When Las Vegas police arrested Roddregus Hampton in August at Bellagio, a detective found hotel room keys from five Strip resorts in his pocket.
Authorities say Hampton, 30, and a 28-year-old accomplice, Gerald Waite, used a common technique to commit thefts at Las Vegas resorts this summer: They acquired hotel room keys and used them to gain access to restricted areas, such as hotel room floors or the areas around pools and spas.
“The hotel room keys are used to avoid detection from hotel security and law enforcement to make the appearance that the subjects who are possessing the hotel room keys belong in the area,” according to Hampton’s arrest report. “Once in these restricted areas, these subjects often commit crimes such as burglary, grand larceny, robbery and others.”
On Aug. 9, a security investigator at Bellagio contacted Las Vegas police and told them hotel employees were using video surveillance to watch two people in the hotel room tower. Employees suspected they were the same two people who had burglarized several hotel rooms over the summer, stealing laptop computers, money, credit cards and a $7,300 Hermes purse.
Bellagio employees had watched the pair use a key on Aug. 9 to enter the hotel’s elevators in the lobby and then travel to the 20th floor. The pair proceeded to exit the elevators on each floor from the 20th to the 12th.
Around 8:30 p.m., Hampton and Waite exited an elevator and walked into the lobby, where police arrested them.
Detective Jeffrey Kinsler found room keys from Bellagio, The Venetian, Wynn Las Vegas, Planet Hollywood and The Mirage in one of Hampton’s pockets.
Security officers at all five resorts told police that neither Hampton nor Waite were guests of their hotels.
The detective also found an empty black bag in one of Hampton’s pockets. According to Hampton’s arrest report, those who intend to commit thefts often have empty bags in their possession.
Kinsler asked Hampton about the stolen purse, which was taken July 21 from the Bellagio hotel tower, and Hampton initially denied involvement in the theft.
“Hampton later acknowledged taking the purse but claimed he had just found it in the hallway with the receipt still inside,” Kinsler wrote in the report. “I asked Hampton what he did with the purse, and Hampton claimed he had given it to somebody to sell for him.”
Hampton told the detective he was given “an unknown amount of money” from the sale of the purse, according to the report. Hampton also said he gave Waite “an unknown percentage of the money” for his assistance.
According to the report, Hampton admitted he had come to Bellagio on Aug. 9 to steal items from hotel rooms.

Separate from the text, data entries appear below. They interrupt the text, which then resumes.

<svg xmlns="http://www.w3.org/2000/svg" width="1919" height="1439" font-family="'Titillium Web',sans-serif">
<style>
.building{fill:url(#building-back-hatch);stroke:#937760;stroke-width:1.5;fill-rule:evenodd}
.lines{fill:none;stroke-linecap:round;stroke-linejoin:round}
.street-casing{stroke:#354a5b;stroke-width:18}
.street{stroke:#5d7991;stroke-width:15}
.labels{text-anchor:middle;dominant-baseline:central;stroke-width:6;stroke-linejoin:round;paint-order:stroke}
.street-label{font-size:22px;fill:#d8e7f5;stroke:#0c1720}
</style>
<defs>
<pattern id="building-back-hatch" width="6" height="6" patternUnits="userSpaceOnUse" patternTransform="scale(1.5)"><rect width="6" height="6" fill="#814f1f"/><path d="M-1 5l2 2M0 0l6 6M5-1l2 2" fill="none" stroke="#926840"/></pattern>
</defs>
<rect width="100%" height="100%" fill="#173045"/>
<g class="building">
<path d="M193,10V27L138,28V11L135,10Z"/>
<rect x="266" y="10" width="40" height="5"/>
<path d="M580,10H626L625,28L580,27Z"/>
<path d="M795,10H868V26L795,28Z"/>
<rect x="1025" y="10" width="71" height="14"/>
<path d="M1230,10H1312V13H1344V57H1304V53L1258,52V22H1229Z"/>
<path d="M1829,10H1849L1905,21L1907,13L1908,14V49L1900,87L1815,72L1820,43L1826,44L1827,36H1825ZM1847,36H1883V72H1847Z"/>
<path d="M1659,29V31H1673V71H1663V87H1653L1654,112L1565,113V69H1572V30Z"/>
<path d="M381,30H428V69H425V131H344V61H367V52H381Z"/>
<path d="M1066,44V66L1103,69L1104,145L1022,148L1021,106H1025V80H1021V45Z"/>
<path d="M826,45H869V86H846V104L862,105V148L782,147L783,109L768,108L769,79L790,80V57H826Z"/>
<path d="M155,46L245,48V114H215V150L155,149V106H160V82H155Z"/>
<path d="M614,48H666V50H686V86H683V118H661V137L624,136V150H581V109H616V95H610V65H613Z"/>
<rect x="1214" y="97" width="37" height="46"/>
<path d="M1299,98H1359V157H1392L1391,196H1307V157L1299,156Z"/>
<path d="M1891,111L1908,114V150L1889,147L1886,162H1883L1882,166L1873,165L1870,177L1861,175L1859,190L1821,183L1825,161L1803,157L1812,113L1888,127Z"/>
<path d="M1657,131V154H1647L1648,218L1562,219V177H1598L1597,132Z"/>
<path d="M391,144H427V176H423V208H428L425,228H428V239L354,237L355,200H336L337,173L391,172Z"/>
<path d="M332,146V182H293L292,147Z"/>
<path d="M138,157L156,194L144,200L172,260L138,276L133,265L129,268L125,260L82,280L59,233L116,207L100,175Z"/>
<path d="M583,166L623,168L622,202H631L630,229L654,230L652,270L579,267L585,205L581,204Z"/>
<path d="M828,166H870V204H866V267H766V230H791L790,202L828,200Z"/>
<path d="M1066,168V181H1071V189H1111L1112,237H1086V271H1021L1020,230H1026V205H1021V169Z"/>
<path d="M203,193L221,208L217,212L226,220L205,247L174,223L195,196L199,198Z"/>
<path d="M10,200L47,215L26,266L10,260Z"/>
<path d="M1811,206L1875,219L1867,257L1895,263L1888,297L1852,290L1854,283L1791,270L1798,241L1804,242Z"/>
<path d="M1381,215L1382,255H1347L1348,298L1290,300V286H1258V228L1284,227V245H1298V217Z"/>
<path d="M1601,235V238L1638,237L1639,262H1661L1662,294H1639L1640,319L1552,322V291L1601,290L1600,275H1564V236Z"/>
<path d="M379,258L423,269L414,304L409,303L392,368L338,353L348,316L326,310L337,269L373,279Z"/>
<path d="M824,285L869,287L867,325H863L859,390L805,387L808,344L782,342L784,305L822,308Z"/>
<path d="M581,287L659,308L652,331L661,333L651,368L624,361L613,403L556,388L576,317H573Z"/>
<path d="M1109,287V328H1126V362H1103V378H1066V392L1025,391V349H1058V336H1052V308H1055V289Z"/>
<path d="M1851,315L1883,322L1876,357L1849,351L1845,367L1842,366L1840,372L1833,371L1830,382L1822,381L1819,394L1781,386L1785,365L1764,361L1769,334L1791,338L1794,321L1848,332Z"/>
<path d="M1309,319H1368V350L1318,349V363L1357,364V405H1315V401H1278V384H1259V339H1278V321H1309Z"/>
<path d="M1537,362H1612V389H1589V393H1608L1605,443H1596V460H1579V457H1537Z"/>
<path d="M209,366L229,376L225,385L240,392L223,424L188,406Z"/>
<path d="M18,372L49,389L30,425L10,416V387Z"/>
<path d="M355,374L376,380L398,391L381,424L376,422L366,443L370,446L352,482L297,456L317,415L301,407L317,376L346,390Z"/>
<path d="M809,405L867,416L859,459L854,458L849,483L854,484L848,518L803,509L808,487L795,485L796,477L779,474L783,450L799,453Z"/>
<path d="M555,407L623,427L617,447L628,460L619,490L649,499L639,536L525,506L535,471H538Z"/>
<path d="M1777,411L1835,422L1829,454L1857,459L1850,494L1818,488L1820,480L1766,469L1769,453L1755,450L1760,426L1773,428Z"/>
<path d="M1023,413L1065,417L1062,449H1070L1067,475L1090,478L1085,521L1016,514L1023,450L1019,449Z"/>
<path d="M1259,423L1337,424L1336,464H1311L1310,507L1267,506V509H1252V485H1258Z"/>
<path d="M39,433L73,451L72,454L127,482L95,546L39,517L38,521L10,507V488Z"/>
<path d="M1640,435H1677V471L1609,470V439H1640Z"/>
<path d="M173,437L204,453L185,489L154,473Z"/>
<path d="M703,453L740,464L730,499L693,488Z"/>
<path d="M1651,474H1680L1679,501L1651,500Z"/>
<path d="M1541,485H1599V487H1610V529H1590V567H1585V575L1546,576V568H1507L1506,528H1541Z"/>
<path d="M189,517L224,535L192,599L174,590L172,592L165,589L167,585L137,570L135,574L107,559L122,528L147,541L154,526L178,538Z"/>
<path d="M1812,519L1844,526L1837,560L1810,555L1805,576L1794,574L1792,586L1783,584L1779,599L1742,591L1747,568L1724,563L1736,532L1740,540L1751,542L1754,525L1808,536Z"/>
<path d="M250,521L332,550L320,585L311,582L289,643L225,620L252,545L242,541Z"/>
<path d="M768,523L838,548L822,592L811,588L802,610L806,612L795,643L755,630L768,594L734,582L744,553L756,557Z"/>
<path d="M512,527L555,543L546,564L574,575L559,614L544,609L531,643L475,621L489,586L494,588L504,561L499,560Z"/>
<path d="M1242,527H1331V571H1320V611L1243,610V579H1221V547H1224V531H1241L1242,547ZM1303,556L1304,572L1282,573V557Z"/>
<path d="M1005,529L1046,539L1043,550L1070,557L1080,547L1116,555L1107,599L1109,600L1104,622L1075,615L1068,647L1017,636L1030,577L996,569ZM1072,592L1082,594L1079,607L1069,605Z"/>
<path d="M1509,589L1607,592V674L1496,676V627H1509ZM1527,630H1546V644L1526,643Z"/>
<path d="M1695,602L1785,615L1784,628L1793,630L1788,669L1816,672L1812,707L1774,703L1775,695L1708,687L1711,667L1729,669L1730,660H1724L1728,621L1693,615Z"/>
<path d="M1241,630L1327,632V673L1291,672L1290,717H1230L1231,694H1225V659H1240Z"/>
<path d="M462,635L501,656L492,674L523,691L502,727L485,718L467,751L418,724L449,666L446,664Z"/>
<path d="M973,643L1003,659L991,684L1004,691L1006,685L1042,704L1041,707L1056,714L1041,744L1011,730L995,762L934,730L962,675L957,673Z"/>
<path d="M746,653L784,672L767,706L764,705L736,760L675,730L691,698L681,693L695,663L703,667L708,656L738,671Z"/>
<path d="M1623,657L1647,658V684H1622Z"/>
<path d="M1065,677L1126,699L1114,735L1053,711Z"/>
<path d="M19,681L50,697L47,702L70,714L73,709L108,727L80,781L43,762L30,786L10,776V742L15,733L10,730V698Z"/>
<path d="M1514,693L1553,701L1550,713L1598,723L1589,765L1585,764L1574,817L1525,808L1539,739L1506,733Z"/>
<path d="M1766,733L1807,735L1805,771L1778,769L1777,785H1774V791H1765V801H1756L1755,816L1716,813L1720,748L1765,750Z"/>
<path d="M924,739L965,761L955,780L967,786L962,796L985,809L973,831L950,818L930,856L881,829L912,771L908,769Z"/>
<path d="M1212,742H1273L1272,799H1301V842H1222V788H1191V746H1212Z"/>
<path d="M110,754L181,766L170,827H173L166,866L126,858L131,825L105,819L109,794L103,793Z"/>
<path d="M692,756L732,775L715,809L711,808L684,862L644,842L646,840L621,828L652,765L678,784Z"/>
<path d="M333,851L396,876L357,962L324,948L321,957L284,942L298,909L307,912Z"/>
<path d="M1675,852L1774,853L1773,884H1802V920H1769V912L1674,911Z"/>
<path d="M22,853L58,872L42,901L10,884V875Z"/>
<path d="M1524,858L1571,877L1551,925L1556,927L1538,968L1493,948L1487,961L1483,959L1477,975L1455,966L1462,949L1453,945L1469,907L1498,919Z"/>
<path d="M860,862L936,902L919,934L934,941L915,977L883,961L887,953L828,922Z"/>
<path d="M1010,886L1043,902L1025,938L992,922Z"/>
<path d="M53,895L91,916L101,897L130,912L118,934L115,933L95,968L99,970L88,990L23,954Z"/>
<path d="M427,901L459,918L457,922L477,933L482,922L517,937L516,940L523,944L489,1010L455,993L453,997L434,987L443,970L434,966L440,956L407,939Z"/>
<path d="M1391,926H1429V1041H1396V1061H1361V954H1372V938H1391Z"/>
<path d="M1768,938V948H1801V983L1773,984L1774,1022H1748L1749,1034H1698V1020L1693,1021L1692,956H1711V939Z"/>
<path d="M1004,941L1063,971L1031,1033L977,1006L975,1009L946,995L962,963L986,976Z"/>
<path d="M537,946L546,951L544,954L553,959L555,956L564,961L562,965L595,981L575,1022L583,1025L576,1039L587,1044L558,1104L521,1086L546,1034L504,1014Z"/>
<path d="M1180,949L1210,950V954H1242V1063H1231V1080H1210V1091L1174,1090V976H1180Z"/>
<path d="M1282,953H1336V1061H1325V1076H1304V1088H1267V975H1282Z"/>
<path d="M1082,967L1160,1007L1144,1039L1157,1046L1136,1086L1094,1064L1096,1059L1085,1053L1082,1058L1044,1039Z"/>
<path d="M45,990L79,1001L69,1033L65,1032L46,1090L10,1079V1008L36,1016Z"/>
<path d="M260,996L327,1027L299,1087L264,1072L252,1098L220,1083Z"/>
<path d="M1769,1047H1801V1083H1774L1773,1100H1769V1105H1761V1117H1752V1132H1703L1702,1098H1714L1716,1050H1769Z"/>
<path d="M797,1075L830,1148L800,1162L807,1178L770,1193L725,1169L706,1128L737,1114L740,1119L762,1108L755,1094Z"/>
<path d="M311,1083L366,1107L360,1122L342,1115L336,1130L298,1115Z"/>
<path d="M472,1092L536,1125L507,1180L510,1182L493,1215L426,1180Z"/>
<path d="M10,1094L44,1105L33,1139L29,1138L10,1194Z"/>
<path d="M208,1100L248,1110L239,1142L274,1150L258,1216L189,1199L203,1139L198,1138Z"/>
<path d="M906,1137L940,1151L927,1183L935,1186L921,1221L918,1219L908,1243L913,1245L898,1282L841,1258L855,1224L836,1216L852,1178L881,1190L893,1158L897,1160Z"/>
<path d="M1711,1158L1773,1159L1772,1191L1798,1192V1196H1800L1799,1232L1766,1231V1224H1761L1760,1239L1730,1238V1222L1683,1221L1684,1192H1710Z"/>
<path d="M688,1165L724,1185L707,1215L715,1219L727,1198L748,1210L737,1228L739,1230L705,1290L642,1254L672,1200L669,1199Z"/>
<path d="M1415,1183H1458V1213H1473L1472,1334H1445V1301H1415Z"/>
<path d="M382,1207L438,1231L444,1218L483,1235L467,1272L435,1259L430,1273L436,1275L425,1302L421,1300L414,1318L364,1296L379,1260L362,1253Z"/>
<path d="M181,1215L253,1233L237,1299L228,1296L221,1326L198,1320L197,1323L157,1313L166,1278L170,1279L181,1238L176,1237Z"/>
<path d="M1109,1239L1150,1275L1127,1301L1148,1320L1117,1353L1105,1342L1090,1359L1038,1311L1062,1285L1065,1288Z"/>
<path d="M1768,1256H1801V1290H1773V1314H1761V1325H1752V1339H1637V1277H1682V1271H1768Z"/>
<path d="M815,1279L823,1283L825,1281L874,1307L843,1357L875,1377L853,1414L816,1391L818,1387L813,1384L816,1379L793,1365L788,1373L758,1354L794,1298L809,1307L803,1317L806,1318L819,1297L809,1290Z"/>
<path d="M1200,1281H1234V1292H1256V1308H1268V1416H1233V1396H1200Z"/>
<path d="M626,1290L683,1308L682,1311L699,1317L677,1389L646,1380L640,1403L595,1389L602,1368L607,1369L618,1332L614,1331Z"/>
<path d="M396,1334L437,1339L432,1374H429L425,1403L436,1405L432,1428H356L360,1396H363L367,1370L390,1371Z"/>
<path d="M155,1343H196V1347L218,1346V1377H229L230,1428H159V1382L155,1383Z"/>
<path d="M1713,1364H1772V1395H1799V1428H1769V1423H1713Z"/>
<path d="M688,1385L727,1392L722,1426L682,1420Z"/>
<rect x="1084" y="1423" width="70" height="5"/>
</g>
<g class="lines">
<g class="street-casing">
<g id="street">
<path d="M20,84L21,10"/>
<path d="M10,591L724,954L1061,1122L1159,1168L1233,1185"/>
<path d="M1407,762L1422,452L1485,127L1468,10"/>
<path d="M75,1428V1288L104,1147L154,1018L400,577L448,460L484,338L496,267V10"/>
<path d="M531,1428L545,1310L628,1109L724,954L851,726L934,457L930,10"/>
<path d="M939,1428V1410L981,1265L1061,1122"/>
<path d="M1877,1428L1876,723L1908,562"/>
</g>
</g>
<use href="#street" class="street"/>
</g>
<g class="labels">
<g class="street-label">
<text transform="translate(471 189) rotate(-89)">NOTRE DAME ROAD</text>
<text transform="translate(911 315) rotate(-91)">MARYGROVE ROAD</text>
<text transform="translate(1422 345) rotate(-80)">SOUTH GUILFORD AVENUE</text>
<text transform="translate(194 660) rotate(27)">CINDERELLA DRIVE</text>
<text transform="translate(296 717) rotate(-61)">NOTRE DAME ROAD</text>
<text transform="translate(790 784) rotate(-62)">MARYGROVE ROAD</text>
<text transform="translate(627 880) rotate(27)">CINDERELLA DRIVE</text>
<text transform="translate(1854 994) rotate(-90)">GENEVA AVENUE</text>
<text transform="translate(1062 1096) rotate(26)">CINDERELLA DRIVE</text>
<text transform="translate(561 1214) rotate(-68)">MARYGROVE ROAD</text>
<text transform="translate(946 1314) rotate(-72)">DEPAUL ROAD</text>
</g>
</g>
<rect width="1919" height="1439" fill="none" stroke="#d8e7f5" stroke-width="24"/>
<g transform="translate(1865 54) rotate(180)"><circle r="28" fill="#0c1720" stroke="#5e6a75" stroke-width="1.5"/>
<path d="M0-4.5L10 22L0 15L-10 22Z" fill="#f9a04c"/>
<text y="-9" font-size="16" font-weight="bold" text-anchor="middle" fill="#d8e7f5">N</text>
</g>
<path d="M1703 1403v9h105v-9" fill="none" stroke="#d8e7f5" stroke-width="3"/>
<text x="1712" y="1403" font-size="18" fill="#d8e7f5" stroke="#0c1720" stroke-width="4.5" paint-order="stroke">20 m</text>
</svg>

He told police he and Waite “had done this same thing at the Bellagio four different times.”
Hampton and Waite were arrested that night on various conspiracy and burglary charges.
Waite pleaded guilty in October to one count of burglary, a felony, and was sentenced last month to four years of probation.
While on probation, he must stay away from Bellagio. His sentence also includes a requirement that he pay $7,300 in restitution.
Court records indicate that Waite, who spent 18 months in Iraq, suffers from post-traumatic stress disorder.
Prosecutors chose to seek an indictment against Hampton rather than proceeding with a preliminary hearing in Justice Court.
On Wednesday, a grand jury indicted the defendant on three counts of conspiracy to commit burglary, five counts of burglary, five counts of unlawful use of a hotel key, and two counts of grand larceny. The crimes began June 30.
District Judge Linda Bell set bail at $120,000 and set an arraignment hearing for Jan. 16. Hampton remained in custody Friday at the Clark County Detention Center.